5 reasons to do a Working Holiday in Japan

5 reasons to do a Working Holiday in Japan

If you’re reading this, you surely have a strong interest in Japan and wonder if you should make your mind, jump into the wild and go for a long-term journey in Japan.

While it can be scary to experience living in a country immensely different from yours (especially if it’s your first time living abroad) it is also immensely rewarding in many aspects.

Let’s see why you should get over your fears and jump in this awesome new experience! 

Your belly’s Happiness   

 First, if you’re a gastronomic little buddy, food lover like me:


The food in Japan is just fantastic.
Ramen, Donburi, Sushi, Takoyaki, Healthy colorful bentos, Sukiyaki, Okonomiyaki, Shabu shabu...

The list is endless, and each region in Japan has its own high-pride specialty food.

Regardless the food’s constant high quality, it’s also amazingly cheap. You can eat outside for lunch spending only 500~700 yen, and the same for dinner if you don’t choose a super fancy place.

Even the food in Supermarket and Konbini (small supermarkets open 24/24) is surprisingly good, fresh and quite various.

On my lazy days after work I used to simply hit by the supermarket to buy some omurice or any fresh prepared food. And, you know if I do that in France I would definitely regret doing it, and think afterward
“Oh god it would have been so much better and cheaper if I cooked this myself”.
But here I never had to feel any deceptions.

It may have to do with the extreme high quality service mindset in Japan: They don’t joke with the food, nor the customer! So they’ll never serve you an inedible thing.

If you feel homesick and wanna eat your country’s food or try any foreign cooking, you’ll be also happy to know there’s a huge offer of international foodies.
I ate amazing Italian, Thai, Korean, Indian specialties and more.

Mind blowing sights and amazing entertainments


Japan has one of the beautiful sceneries and one of the most vibrant entertainment life in the world. You will never be bored as there are so many things to visit and see around you.
Wherever you are based, wether it be Tokyo, Kyoto, Osaka, Sapporo, etc, you will always find nearby areas to visit or attractions to do.
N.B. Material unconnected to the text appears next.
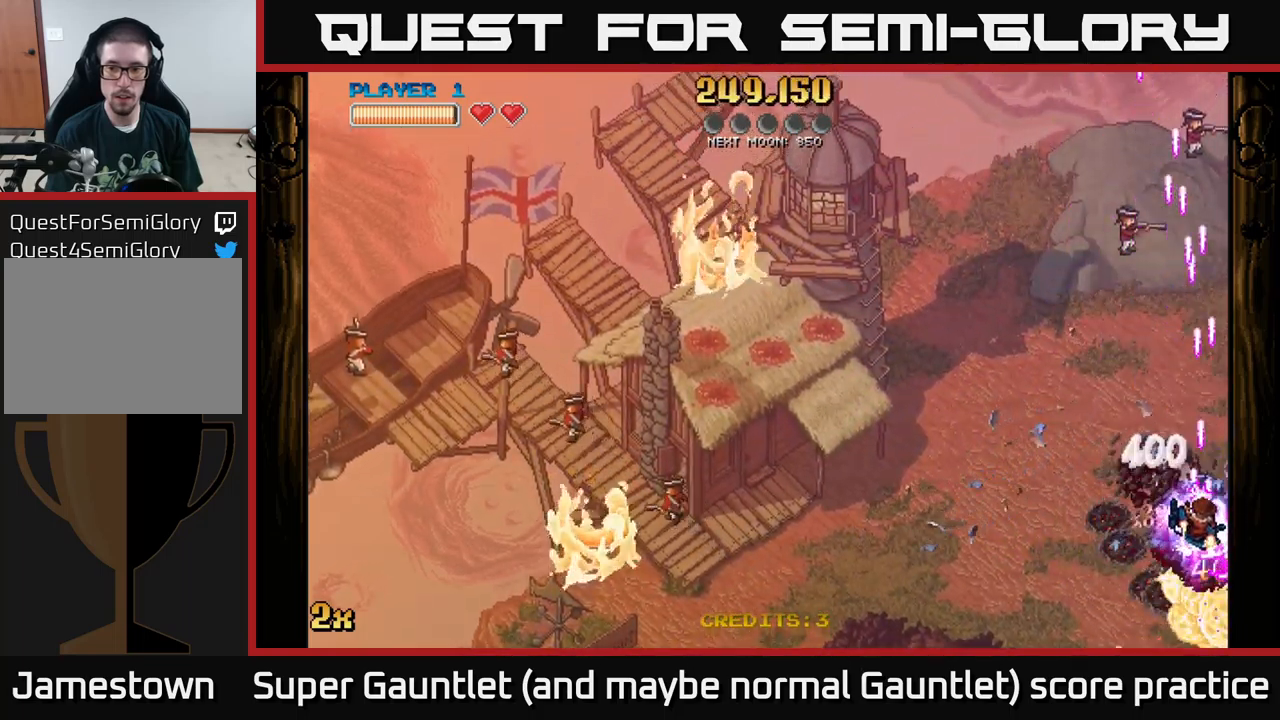
{"buttons": ["A"], "left_stick": "left", "right_stick": "center", "events": [[450, "left_stick", "left"]]}
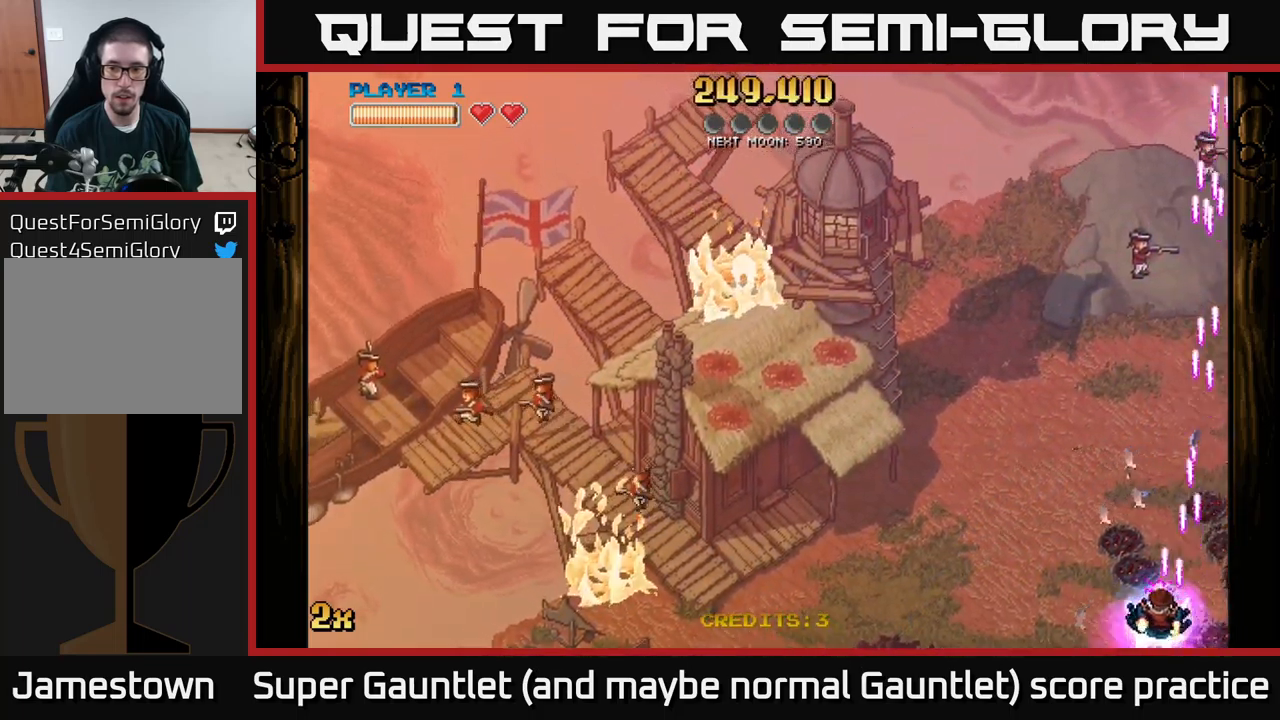
{"buttons": ["A", "X"], "left_stick": "up-left", "right_stick": "center", "events": [[250, "left_stick", "up-left"], [466, "X", "down"]]}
And I don’t even talk about the countless Festivals (said “Matsuri” 祭り) along the year.

Don’t forget the famous Game centers, Karaoke, Onsen…

You can pick some ideas in the Japan section of this blog, I’m loading a bunch of pics and some anecdotes about my travels!

Kind, considerate, helpful people

This is maybe the most important thing to consider when you are in a foreign country.
Because meeting good people will definitely help you have a great journey.
Japanese people are known to be kind, polite, and helpful, and they really are.

If you’re lost in the subway or seem having any problem, there is a high probability that someone notice you and comes at you when you didn’t even ask anything.
Of course, a big majority of the Japanese people don’t really speak english but, still, I had some funny experiences where people still tried to help me using some basic rough english. We could still manage to understand each other.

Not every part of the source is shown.